= Requests =
- A) Answer these questions from the patent page on AI user intent:
(i) Which company is listed as the assignee?
(ii) What application date does the page give?
(iii) According to claim 1, what action is taken when the input falls into the URL category?
- B) Carry the patent page on AI user intent forward from its last line, keeping its style.

= Page excerpt =

* BEGIN *

US-12625889-B2 - AI user intent for actions on a user device

US12625889B2US 12625889 B2US12625889 B2US 12625889B2US-12625889-B2

Abstract

Systems and methods for classifying user intent based on the user interaction with an entry bar on a user device include receiving an input from a user in an entry box; classifying the input into a category of a plurality of categories including a category for an Artificial Intelligence (AI) session for an AI agent; and performing an action responsive to the classified category, including utilizing the AI agent for the AI session when the category is the category for the AI session and bypassing the AI agent for other categories of the plurality of categories.

Inventors

Howie XU
Omer Shilo
Evgeny Sidorenko
Gal David Shilo
Christopher Joseph O'Connell
Danni Chen
Alejandro Romero
Pawel Stanek

Assignees

Gen Digital Inc.

Dates

Publication Date: 20260512
Application Date: 20241015

Claims (20)

1 . A method implemented through a user device, the method comprising steps of: receiving an input from a user in an entry box of a web browser on the user device; classifying the input into a category of a plurality of categories including a Uniform Resource Locator (URL) category, a data/resource category and a category for an Artificial Intelligence (AI) session for an AI agent, the classifying being performed locally on the user device, as the input is being received and prior to completion of the input, and prior to initiating any remote AI-session or data-service request for the input, by first applying pattern matching using regular expressions until a confidence threshold is met and, if not met, invoking a general-purpose AI model associated with the AI agent that is configured via token reweighting to deterministically output a single-token class label; and performing an action responsive to the classified category, including preloading a webpage when the category is the URL category, establishing and priming an AI session when the category is the category for the AI session, and bypassing the AI agent for other categories of the plurality of categories.
2 . The method of claim 1 , wherein the classifying is performed by an AI model associated with the AI agent, the AI model being a general-purpose AI model configured to perform the AI session as well as to provide the classifying.
3 . The method of claim 1 , wherein the classifying is performed using matching via regular expressions, the regular expressions comprising predefined URL patterns and keyword templates that are executed entirely locally on the user device to filter likely categories before invoking any AI model.
4 . The method of claim 1 , wherein the classifying is performed first using matching via regular expressions as the input is being received until a confidence level is reached, and second via an AI model associated with the AI agent where the confidence level is not reached.
5 . The method of claim 1 , wherein the plurality of categories also includes a category for a Uniform Resource Locator (URL) for loading an associated address and a category for data for obtaining a resource from an external system.
6 . The method of claim 1 , wherein the classifying is performed as the input is being received until a confidence level is reached, without having a full input from the user.
7 . The method of claim 1 , wherein the classifying includes: for each character of the input during the receiving, attempting to determine the category; determining a confidence score for each of the attempting; and determining the classified category based on a level of the confidence score, wherein the confidence score is dynamically updated as each character is entered and used to trigger anticipatory preactions including connection setup of resource allocation.

* END *

Stored data entries:
* BEGIN *

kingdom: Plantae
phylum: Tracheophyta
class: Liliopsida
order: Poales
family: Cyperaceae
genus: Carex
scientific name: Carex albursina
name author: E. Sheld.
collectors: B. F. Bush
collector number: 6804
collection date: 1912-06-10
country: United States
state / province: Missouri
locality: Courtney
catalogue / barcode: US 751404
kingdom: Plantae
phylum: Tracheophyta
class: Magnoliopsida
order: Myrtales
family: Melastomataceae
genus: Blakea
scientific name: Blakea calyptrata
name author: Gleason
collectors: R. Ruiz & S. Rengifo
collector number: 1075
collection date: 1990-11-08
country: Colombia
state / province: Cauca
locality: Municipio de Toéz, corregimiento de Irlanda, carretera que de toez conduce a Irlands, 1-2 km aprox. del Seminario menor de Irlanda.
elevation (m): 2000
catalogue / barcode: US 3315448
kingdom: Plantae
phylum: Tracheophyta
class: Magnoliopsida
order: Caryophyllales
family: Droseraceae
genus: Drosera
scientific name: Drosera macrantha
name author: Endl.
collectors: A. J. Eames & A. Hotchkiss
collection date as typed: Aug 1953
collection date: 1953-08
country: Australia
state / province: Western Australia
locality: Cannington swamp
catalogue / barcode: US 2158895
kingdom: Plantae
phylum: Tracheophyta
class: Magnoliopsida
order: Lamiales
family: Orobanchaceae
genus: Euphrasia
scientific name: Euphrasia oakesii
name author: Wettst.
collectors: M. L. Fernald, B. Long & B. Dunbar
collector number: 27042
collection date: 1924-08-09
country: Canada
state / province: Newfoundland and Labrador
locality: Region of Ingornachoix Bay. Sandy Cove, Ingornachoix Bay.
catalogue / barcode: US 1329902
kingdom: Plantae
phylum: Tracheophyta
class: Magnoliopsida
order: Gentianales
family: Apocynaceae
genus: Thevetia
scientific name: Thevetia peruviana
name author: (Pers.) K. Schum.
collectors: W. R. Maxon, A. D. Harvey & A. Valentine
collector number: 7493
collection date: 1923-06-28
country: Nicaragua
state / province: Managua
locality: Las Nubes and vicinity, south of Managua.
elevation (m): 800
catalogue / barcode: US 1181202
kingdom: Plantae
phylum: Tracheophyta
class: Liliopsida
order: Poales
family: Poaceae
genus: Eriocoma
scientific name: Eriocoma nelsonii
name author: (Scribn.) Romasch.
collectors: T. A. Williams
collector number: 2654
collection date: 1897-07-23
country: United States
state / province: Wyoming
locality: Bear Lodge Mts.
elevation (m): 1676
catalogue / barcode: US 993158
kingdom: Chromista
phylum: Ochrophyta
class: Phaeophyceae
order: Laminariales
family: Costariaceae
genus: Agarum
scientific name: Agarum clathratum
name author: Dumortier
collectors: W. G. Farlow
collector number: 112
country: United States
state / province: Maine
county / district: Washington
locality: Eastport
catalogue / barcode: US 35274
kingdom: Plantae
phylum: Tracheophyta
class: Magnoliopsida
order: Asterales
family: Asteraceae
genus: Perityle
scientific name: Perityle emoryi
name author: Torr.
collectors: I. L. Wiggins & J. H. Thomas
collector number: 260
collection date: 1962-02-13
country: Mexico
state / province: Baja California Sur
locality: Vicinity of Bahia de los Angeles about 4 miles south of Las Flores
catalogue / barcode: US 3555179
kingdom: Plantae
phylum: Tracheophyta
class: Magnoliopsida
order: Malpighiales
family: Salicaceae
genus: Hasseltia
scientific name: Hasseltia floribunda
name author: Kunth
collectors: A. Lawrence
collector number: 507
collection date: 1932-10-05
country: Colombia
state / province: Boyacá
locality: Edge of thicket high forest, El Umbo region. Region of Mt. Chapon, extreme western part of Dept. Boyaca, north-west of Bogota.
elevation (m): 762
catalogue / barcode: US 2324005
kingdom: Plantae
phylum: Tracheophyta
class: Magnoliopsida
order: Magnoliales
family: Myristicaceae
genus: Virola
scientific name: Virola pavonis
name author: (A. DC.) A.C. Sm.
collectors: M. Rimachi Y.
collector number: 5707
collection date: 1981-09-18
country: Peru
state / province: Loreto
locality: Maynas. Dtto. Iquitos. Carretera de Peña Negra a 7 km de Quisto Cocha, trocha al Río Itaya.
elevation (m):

* END *

= Exercise answers =
- A)
(i) Gen Digital Inc.
(ii) 20241015
(iii) A webpage is preloaded.

- B)
8 . The method of claim 1 , wherein the performing the action includes pre-loading a webpage when the category is the Uniform Resource Locator (URL), the pre-loading beginning before the user completes the full URL input based on a predicted completion and continuing in parallel with the ongoing classification.
9 . The method of claim 1 , wherein the performing the action includes, when the category is the AI session: performing a connection to the AI agent; and loading base prompts and some parts of a query to the AI agent.
10 . A non-transitory computer-readable medium storing instructions that, when executed, cause one or more processors on a user device to perform steps of: receiving an input from a user in an entry box of a web browser on the user device; classifying the input into a category of a plurality of categories including a Uniform Resource Locator (URL) category, a data/resource category, and a category for an Artificial Intelligence (AI) session for an AI agent, the classifying being performed locally on the user device, as the input is being received and prior to completion of the input, and prior to initiating any remote AI-session or data-service request for the input, by first applying pattern matching using regular expressions until a confidence threshold is met and, if not met, invoking a general-purpose AI model associated with the AI agent that is configured via token reweighting to deterministically output a single-token class label; and performing an action responsive to the classified category, including preloading a webpage when the category is the URL category establishing and priming an AI session when the category is the category for the AI session and, bypassing the AI agent for other categories of the plurality of categories.
11 . The non-transitory computer-readable medium of claim 10 , wherein the classifying is performed by an AI model associated with the AI agent, the AI model being a general-purpose AI model configured to perform the AI session as well as to provide the classifying.
12 . The non-transitory computer-readable medium of claim 10 , wherein the classifying is performed using matching via regular expressions, the regular expressions comprising predefined URL patterns and keyword templates that are executed entirely locally on the user device to filter likely categories before invoking any AI model.
13 . The non-transitory computer-readable medium of claim 10 , wherein the classifying is performed first using matching via regular expressions as the input is being received until a confidence level is reached, and second via an AI model associated with the AI agent where the confidence level is not reached.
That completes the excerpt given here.